**任务要求**
照原样抄录下方引文中以“NAc中AAV介导ANKS1”开头、以“1B负向调控可卡因使用升级。”结尾的部分,不改动任何字词和标点。

**引文**
_ _ _ _ _ _ _

2.2 Viral-Mediated Manipulation of ANKS1B Expression in the NAc Bidirectionally Regulated Escalated Cocaine Intake and the Subsequent Cocaine-Seeking Behavior(病毒介导NAc中ANKS1B操纵双向调控可卡因摄入升级及后续觅药行为)
NAc中AAV介导ANKS1B过表达不影响ShA期自身给药获得,但完全阻止LgA期摄入量随时间升高(无升级),并降低戒断1天(WD1)和28天(WD28)后线索诱导的可卡因觅药;神经元特异性慢病毒过表达ANKS1B重现该效应。反之,AAV-shRNA敲低ANKS1B不影响ShA获得,却加速LgA期摄入升级,并增强WD1与WD28线索诱导觅药。单纯17天ShA下过表达或敲低均不改变稳定摄入量。D1-MSN或D2-MSN特异性敲除Anks1b均增加线索诱导觅药但不影响升级,提示NAc ANKS1B负向调控可卡因使用升级。
2.3 ANKS1B Modulation in the NAc did not Lead to Nonspecific Behavioral Suppression or Influence Sucrose Self-Administration(NAc中ANKS1B操纵不引起非特异性行为抑制也不影响蔗糖自身给药)

_ _ _ _ _ _ _

**下列数据**
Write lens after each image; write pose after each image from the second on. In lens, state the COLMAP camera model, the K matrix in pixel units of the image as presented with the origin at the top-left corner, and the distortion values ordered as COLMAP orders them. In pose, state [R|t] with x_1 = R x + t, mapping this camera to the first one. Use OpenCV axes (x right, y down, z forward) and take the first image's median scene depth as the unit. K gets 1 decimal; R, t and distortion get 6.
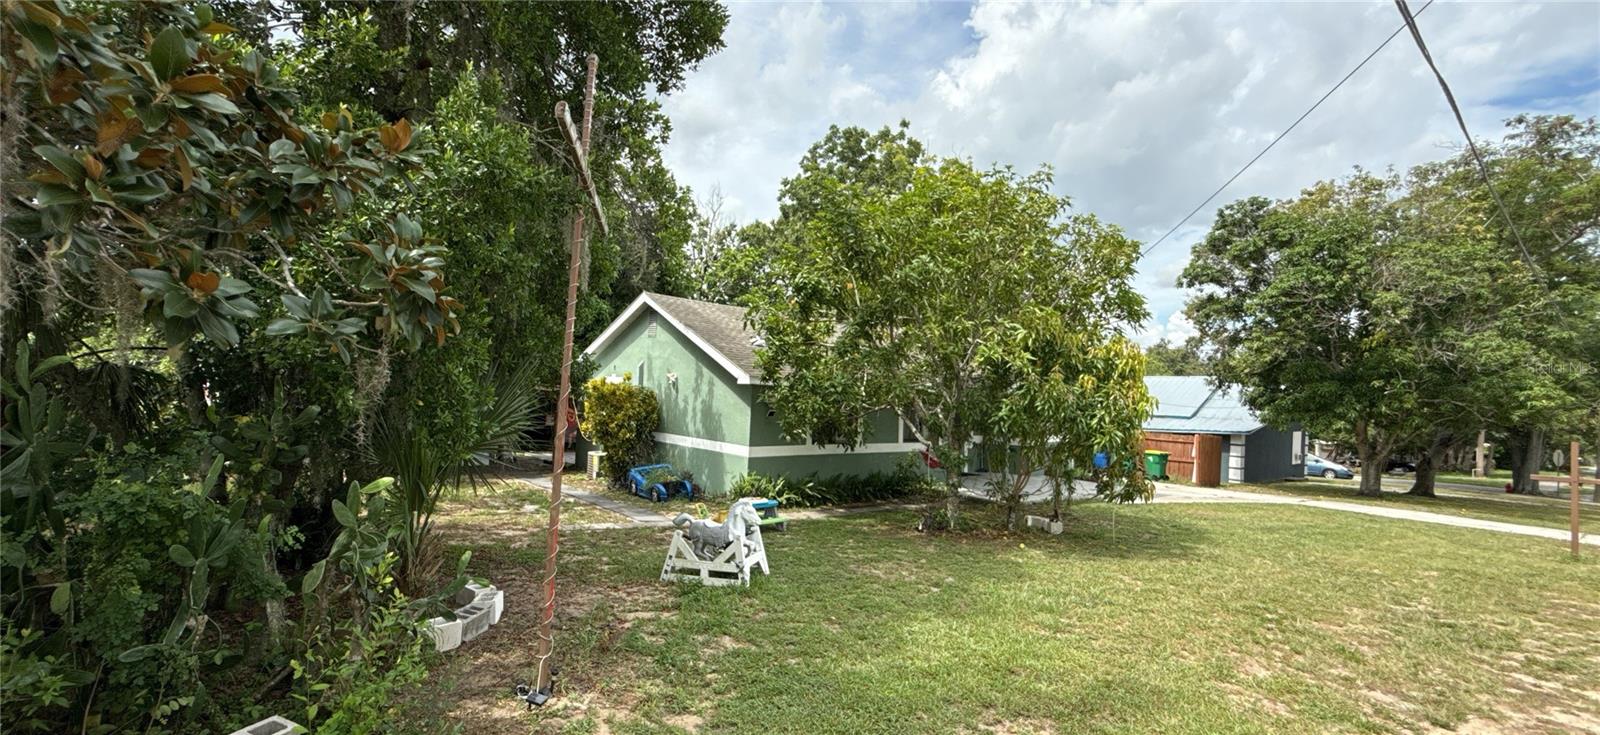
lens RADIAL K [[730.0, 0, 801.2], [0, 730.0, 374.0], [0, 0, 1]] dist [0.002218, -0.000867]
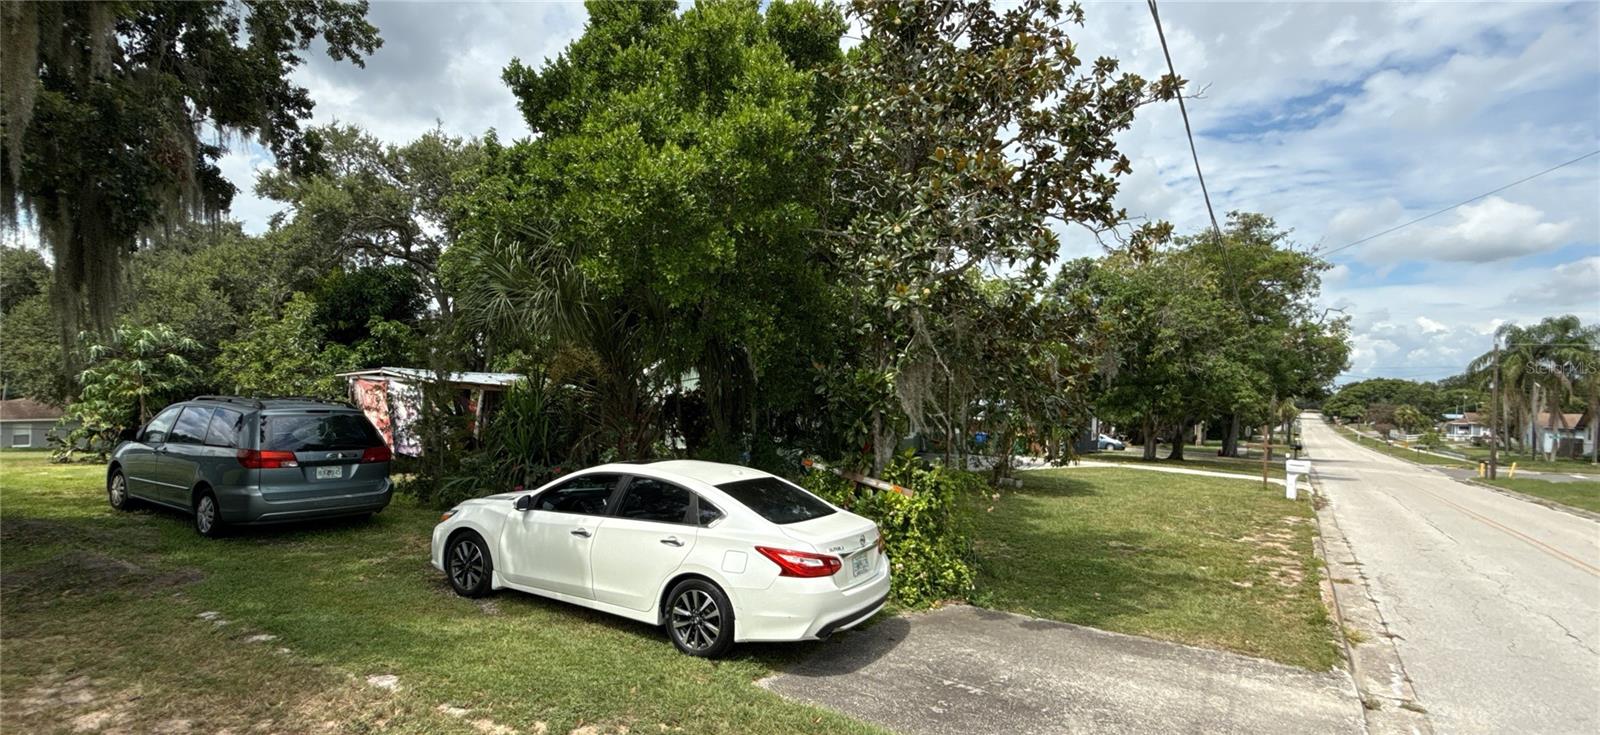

_ _ _ _ _ _ _

**回答**
NAc中AAV介导ANKS1B过表达不影响ShA期自身给药获得,但完全阻止LgA期摄入量随时间升高(无升级),并降低戒断1天(WD1)和28天(WD28)后线索诱导的可卡因觅药;神经元特异性慢病毒过表达ANKS1B重现该效应。反之,AAV-shRNA敲低ANKS1B不影响ShA获得,却加速LgA期摄入升级,并增强WD1与WD28线索诱导觅药。单纯17天ShA下过表达或敲低均不改变稳定摄入量。D1-MSN或D2-MSN特异性敲除Anks1b均增加线索诱导觅药但不影响升级,提示NAc ANKS1B负向调控可卡因使用升级。